Casino gaming accounts for the most at R14.9bn in gross gaming revenues [which is the amount gambled less that returned to the gambler] last year. Sports betting comes second at R2.2bn, of which horseracing earns the biggest bets at R1.675bn.
PwC’s report indicates that most of the gross gaming revenues for horseracing are generated in KZN at R648 million and Gauteng at R547 million.
Nikki Forster, PwC Gaming Industry Leader for South Africa, said: “The gaming industry is often associated with glamour, high rollers, opulent settings and the trappings of wealth. As a business, however, the margins are low, a large portion of the costs are fixed, regulatory compliance is stringent and profitability depends on volume.”
Organisations working with people who have gambling addictions said these figures represented people who in many cases had gambling problems.
Raj Govender, director of Gamhelp, an organisation that assists people with gambling addiction, said gambling had become a common pastime.
“Senior citizens make special trips to the casino, family and office functions take place near a casino, people are moving homes closer to casinos, and what we are commonly seeing now is that people don’t feel they are supporting their sports team if they don’t place a bet on their team.”
He said families were being torn apart by gambling, and recently-married couples were divorcing due to gambling.
“What we are seeing more and more is an increase in people who are addicted to sports betting, and this is worrying as this is a new trend and we need to stop it before it gets out of control,” said Govender.

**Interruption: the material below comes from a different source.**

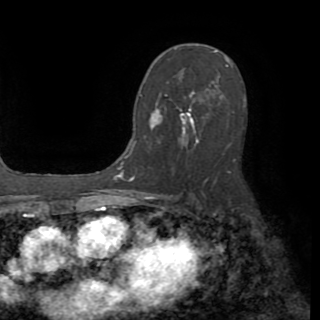
Breast MRI (dynamic contrast-enhanced), one axial slice. Slice 52 of 82 in the series (ordered by position). Cropped to one breast. Dynamic contrast-enhanced series, time point 2 of 8 at this slice position (early post-contrast). 1.5 T. TE 3.2 ms, TR 6.5 ms. 2.2 mm slice thickness. 320 × 320 image matrix, field of view 225 × 225 mm. Female patient.
Structures marked on this image (semi-automatically segmented with operator editing):
- enhancing-tissue mask used for the functional tumour volume (all voxels passing the contrast-enhancement thresholds inside the analysis volume; usually the tumour): bounding box [x1, y1, x2, y2] px = [140, 92, 199, 142]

The chairman of a local Gamblers Anonymous group, who cannot be named as it was policy of the organisation to keep identities anonymous, said the gaming industry was making billions from people battling to make ends meet.
“So many people are being blacklisted, and going to the casino to place bets gives them false hope that they can make it rich quick,” he said.
The South African Depression and Anxiety Group’s Dessy Tzoneva said they assisted people who were overwhelmed with financial problems. “People’s spending habits and stress and gambling problems take a toll on their mental health and this affects the entire family; if you are feeling depressed or overwhelmed you need to find help.”
The Consumer Fair’s Thami Bolani (formerly the National Consumer Forum) said: “When you go into casinos you see people are living in a pipedream that they will win, they are just ending up in more trouble.”